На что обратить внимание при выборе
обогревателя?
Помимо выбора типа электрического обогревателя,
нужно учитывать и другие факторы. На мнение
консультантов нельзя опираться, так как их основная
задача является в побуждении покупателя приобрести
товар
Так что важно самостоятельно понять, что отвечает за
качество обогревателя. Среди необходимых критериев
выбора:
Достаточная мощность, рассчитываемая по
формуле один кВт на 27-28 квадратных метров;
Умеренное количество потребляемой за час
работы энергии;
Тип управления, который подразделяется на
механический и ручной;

§

TO DO — Reproduce every line of the records above verbatim, keeping each line break where it falls.

TASK SOLUTION —
На что обратить внимание при выборе
обогревателя?
Помимо выбора типа электрического обогревателя,
нужно учитывать и другие факторы. На мнение
консультантов нельзя опираться, так как их основная
задача является в побуждении покупателя приобрести
товар
Так что важно самостоятельно понять, что отвечает за
качество обогревателя. Среди необходимых критериев
выбора:
Достаточная мощность, рассчитываемая по
формуле один кВт на 27-28 квадратных метров;
Умеренное количество потребляемой за час
работы энергии;
Тип управления, который подразделяется на
механический и ручной;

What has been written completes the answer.